Collected data entries:
============

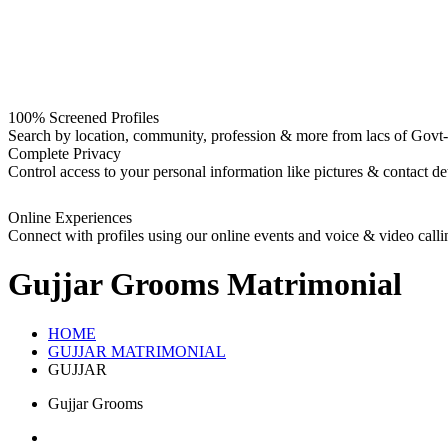
100% Screened Profiles
Search by location, community, profession & more from lacs of Govt-I
Complete Privacy
Control access to your personal information like pictures & contact det
Online Experiences
Connect with profiles using our online events and voice & video calli
Gujjar Grooms
Matrimonial
HOME
GUJJAR MATRIMONIAL
GUJJAR
Gujjar Grooms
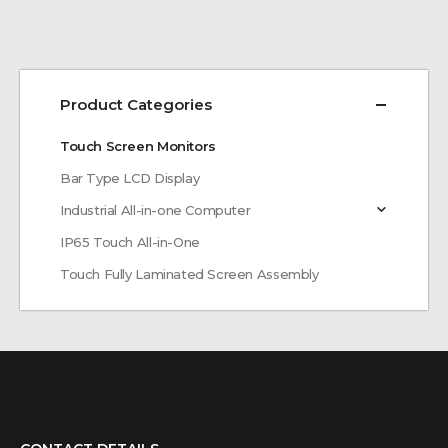
Product Categories
Touch Screen Monitors
Bar Type LCD Display
Industrial All-in-one Computer
IP65 Touch All-in-One
Touch Fully Laminated Screen Assembly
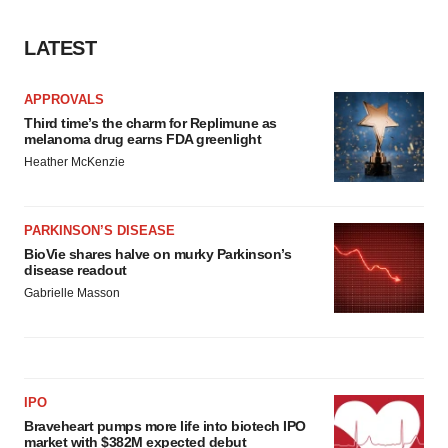
LATEST
APPROVALS
Third time’s the charm for Replimune as
melanoma drug earns FDA greenlight
Heather McKenzie
PARKINSON’S DISEASE
BioVie shares halve on murky Parkinson’s
disease readout
Gabrielle Masson
IPO
Braveheart pumps more life into biotech IPO
market with $382M expected debut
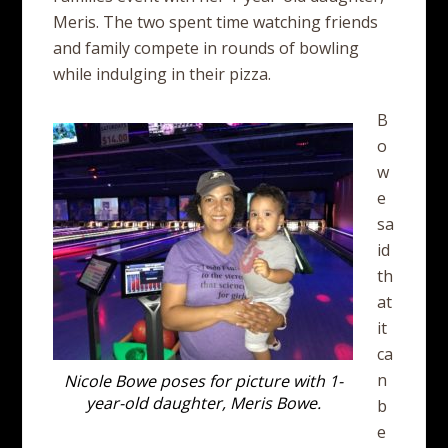
Meris. The two spent time watching friends
and family compete in rounds of bowling
while indulging in their pizza.
B
o
w
e
sa
id
th
at
it
ca
n
Nicole Bowe poses for picture with 1-
year-old daughter, Meris Bowe.
b
e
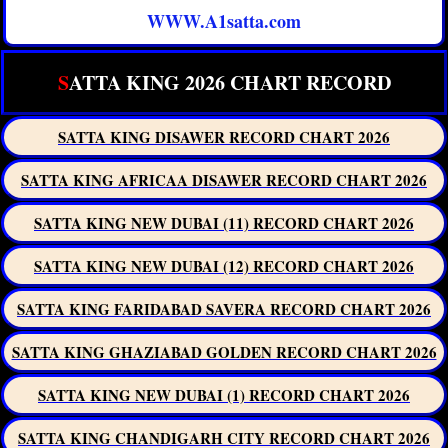
WWW.A1satta.com
S
ATTA KING 2026 CHART RECORD
SATTA KING DISAWER RECORD CHART 2026
SATTA KING AFRICAA DISAWER RECORD CHART 2026
SATTA KING NEW DUBAI (11) RECORD CHART 2026
SATTA KING NEW DUBAI (12) RECORD CHART 2026
SATTA KING FARIDABAD SAVERA RECORD CHART 2026
SATTA KING GHAZIABAD GOLDEN RECORD CHART 2026
SATTA KING NEW DUBAI (1) RECORD CHART 2026
SATTA KING CHANDIGARH CITY RECORD CHART 2026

============

EXERCISE OBJECTIVE:
Please quote exactly the run of lines that starts the entries and ends at the line containing "Braveheart pumps more life into biotech IPO", leaving out every picture.

SOLUTION:
100% Screened Profiles
Search by location, community, profession & more from lacs of Govt-I
Complete Privacy
Control access to your personal information like pictures & contact det
Online Experiences
Connect with profiles using our online events and voice & video calli
Gujjar Grooms
Matrimonial
HOME
GUJJAR MATRIMONIAL
GUJJAR
Gujjar Grooms
Product Categories
Touch Screen Monitors
Bar Type LCD Display
Industrial All-in-one Computer
IP65 Touch All-in-One
Touch Fully Laminated Screen Assembly
LATEST
APPROVALS
Third time’s the charm for Replimune as
melanoma drug earns FDA greenlight
Heather McKenzie
PARKINSON’S DISEASE
BioVie shares halve on murky Parkinson’s
disease readout
Gabrielle Masson
IPO
Braveheart pumps more life into biotech IPO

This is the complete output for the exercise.